## [PROVIDED TEXT]
Create a custom layer to hold the trainable parameter. This layer will not return the inputs in its call, but we are going to have the inputs for complying with how you create layers.

class TrainableLossLayer(Layer):

    def __init__(self, a_initializer, **kwargs):
        super(TrainableLossLayer, self).__init__(**kwargs)
        self.a_initializer = keras.initializers.get(a_initializer)

    #method where weights are defined
    def build(self, input_shape):
        self.kernel = self.add_weight(name='kernel_a', 
                                  shape=(1,),
                                  initializer=self.a_initializer,
                                  trainable=True)
        self.built=True

    #method to define the layers operation (only return the weights)
    def call(self, inputs):
        return self.kernel

    #output shape
    def compute_output_shape(self, input_shape):
        return (1,)

Use the layer in your model to get a with any inputs (this is not compatible with a Sequential model):

a = TrainableLossLayer(a_init, name="somename")(anyInput)

Now, you can try to define your loss in a sort of ugly way:

def customLoss(yTrue,yPred):
    return (K.log(yTrue) - K.log(yPred))**2+a*yPred

If this works, then it's ready.

## [GIVEN ENTRIES]
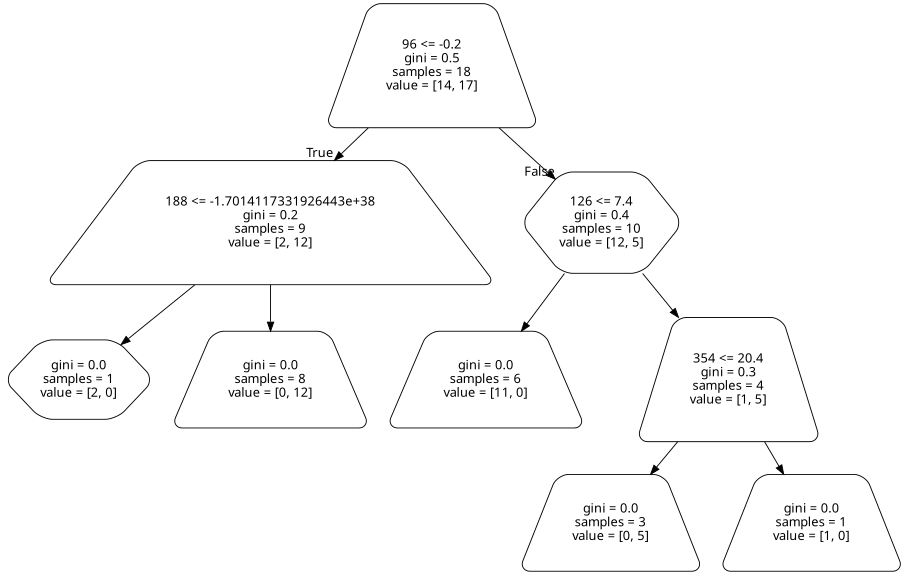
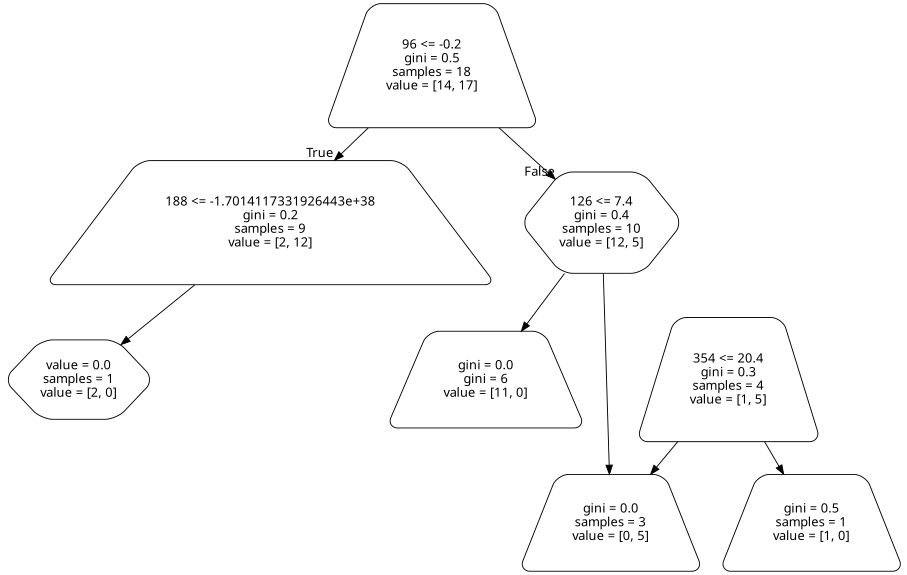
  digraph {
    fontname="Noto Sans"
    node [color=black fontname="Noto Sans" shape=trapezium style=rounded]
    edge [fontname="Noto Sans"]
    n1 [label="96 <= -0.2\ngini = 0.5\nsamples = 18\nvalue = [14, 17]"]
    n2 [label="188 <= -1.7014117331926443e+38\ngini = 0.2\nsamples = 9\nvalue = [2, 12]"]
    n3 [label="126 <= 7.4\ngini = 0.4\nsamples = 10\nvalue = [12, 5]" shape=hexagon]
-   n4 [label="gini = 0.0\nsamples = 1\nvalue = [2, 0]" shape=hexagon]
-   n5 [label="gini = 0.0\nsamples = 8\nvalue = [0, 12]"]
-   n6 [label="gini = 0.0\nsamples = 6\nvalue = [11, 0]"]
+   n4 [label="value = 0.0\nsamples = 1\nvalue = [2, 0]" shape=hexagon]
+   n6 [label="gini = 0.0\ngini = 6\nvalue = [11, 0]"]
    n7 [label="354 <= 20.4\ngini = 0.3\nsamples = 4\nvalue = [1, 5]"]
    n8 [label="gini = 0.0\nsamples = 3\nvalue = [0, 5]"]
-   n9 [label="gini = 0.0\nsamples = 1\nvalue = [1, 0]"]
+   n9 [label="gini = 0.5\nsamples = 1\nvalue = [1, 0]"]
    n1 -> n2 [headlabel=True labelangle=45 labeldistance=2.5]
    n1 -> n3 [headlabel=False labelangle=-45 labeldistance=2.5]
    n2 -> n4
-   n2 -> n5
    n3 -> n6
-   n3 -> n7
+   n3 -> n8
    n7 -> n8
    n7 -> n9
  }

## [TASKS AND EXERCISES]
1. Echo the trainable-loss-layer text word for word, from "self.a_initializer = keras.initializers.get(a_initializer)" down to "trainable=True)".
2. Answer these questions from the trainable-loss-layer text:
(a) What name is given to the weight created in the build method?
(b) What shape does the compute_output_shape method return?
(c) What kind of model is the layer said not to be compatible with?
3. Pick up the trainable-loss-layer text where it stops, and keep writing.
The items aren't needed for anything here.

## [RESPONSES FOR EACH TASK]
1.
self.a_initializer = keras.initializers.get(a_initializer)

    #method where weights are defined
    def build(self, input_shape):
        self.kernel = self.add_weight(name='kernel_a', 
                                  shape=(1,),
                                  initializer=self.a_initializer,
                                  trainable=True)

2.
(a) kernel_a
(b) (1,)
(c) A Sequential model

3.
You can also try a more complicated model (if you don't want to use a in the loss jumping over the layers like that, this might cause problems in model saving/loading)

In this case, you will need that y_train goes in as an input instead of an output:

y_true_inputs = Input(...)

Your loss function will go into a Lambda layer taking all parameters properly:

def lambdaLoss(x):
    yTrue, yPred, alpha = x
    return (K.log(yTrue) - K.log(yPred))**2+alpha*yPred

loss = Lambda(lambdaLoss)([y_true_inputs, original_model_outputs, a])

Your model will output this loss:

model = Model([original_model_inputs, y_true_inputs], loss)

You will have a dummy loss function:

def dummyLoss(true, pred):
    return pred

model.compile(loss = dummyLoss, ...)

And train as:

model.fit([x_train, y_train], anything_maybe_None_or_np_zeros ,....)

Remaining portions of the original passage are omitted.